I am often told in gun debates that once an item is no longer in your possession, you are no longer liable for what happens with it.
Based on that it shouldn’t matter if a kid gets ahold of a gun and waves it dangerously, fires off a shot that doesn’t hit anyone, shoots and only injures someone, or kills someone. The crime is not what the kid did with the gun, the crime is allowing the kid to get ahold of the gun in the first place.
As to what criminal penalties are involved, I don’t think that a bit of prison should be out of the question, but that can be debated. What should not be debated is that the adults who were negligent in allowing a child to get unsupervised access to a gun should never be allowed to own a gun again.

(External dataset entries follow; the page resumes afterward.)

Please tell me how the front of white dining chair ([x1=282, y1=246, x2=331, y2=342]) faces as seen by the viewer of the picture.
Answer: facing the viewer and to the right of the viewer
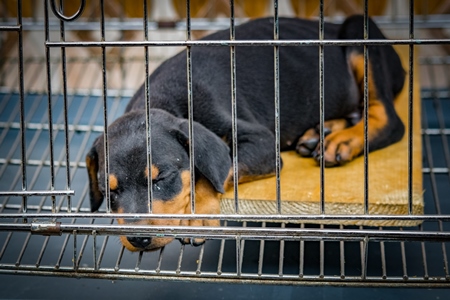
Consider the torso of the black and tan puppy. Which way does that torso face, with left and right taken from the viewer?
facing the viewer and to the left of the viewer
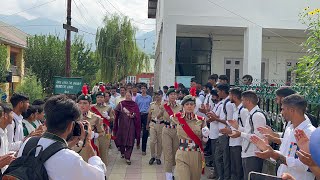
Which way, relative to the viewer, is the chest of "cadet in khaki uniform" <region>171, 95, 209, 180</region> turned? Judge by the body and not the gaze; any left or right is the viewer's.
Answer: facing the viewer

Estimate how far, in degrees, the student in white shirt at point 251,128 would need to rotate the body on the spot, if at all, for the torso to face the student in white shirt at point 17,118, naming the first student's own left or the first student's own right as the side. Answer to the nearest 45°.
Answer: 0° — they already face them

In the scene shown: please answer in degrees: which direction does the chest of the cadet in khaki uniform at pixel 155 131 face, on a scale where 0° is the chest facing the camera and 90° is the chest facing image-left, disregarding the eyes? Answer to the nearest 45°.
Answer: approximately 0°

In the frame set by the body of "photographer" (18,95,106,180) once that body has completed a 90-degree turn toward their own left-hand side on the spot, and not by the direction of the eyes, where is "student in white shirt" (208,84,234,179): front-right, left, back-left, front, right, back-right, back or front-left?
right

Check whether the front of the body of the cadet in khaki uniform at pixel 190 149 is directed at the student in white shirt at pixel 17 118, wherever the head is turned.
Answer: no

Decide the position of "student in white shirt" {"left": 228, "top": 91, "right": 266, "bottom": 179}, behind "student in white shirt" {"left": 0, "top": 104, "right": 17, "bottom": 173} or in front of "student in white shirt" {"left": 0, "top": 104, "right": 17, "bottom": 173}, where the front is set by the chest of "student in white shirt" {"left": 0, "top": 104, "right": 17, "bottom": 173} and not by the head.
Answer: in front

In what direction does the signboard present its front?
toward the camera

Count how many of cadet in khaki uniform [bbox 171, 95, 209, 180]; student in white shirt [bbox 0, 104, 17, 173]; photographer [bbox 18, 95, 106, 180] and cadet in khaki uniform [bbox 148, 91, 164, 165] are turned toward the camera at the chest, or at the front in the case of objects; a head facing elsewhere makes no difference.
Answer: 2

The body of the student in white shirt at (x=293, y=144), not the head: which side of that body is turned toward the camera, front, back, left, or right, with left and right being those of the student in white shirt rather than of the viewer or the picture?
left

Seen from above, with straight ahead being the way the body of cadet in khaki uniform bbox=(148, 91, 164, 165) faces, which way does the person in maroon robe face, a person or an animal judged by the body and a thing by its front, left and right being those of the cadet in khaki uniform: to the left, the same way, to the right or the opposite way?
the same way

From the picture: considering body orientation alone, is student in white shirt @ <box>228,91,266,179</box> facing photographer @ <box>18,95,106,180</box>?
no

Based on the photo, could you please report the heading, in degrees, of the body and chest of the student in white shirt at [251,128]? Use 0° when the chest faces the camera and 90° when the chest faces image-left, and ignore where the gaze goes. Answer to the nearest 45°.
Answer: approximately 90°

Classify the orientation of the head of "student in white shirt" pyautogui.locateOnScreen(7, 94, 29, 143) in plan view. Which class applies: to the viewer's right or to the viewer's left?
to the viewer's right

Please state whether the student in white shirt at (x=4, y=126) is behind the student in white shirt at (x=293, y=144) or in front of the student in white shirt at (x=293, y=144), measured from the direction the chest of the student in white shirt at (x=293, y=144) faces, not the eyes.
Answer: in front

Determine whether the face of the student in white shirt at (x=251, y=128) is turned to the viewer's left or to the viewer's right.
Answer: to the viewer's left

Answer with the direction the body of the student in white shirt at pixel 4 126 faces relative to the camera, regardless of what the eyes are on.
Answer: to the viewer's right

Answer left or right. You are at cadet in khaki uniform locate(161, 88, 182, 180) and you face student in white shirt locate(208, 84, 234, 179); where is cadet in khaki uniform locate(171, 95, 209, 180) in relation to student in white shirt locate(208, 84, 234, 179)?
right

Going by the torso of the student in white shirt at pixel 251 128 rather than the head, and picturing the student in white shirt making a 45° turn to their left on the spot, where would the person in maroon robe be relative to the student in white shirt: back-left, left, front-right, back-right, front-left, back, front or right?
right

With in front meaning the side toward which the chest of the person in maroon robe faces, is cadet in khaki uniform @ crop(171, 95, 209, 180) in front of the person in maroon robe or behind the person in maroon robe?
in front
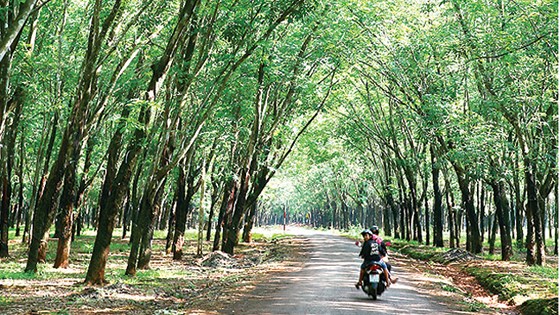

Sure, there are exceptions. If you do your due diligence, and a kid just happens to be a prodigious safecracker, then what can you do, right?
So, we should institute standards. We can have gun safes that are certified to be at least very difficult for a child to get into. We can require that a gun in the home is either secured on an adult’s person, or secured in the safe.
If we find that someone has kids, and they leave a loaded gun in the couch cushions, or in an unlocked nightstand, then they should, at the very least, no longer be allowed to have guns.
I have no problem using taxpayer dollars to subsidize proper safes, or for training classes to instruct people on how to keep their guns out of the hands of kids, if the concern is that protecting children from gun accidents is too costly for some. But at some point, adults need to actually take responsibility here.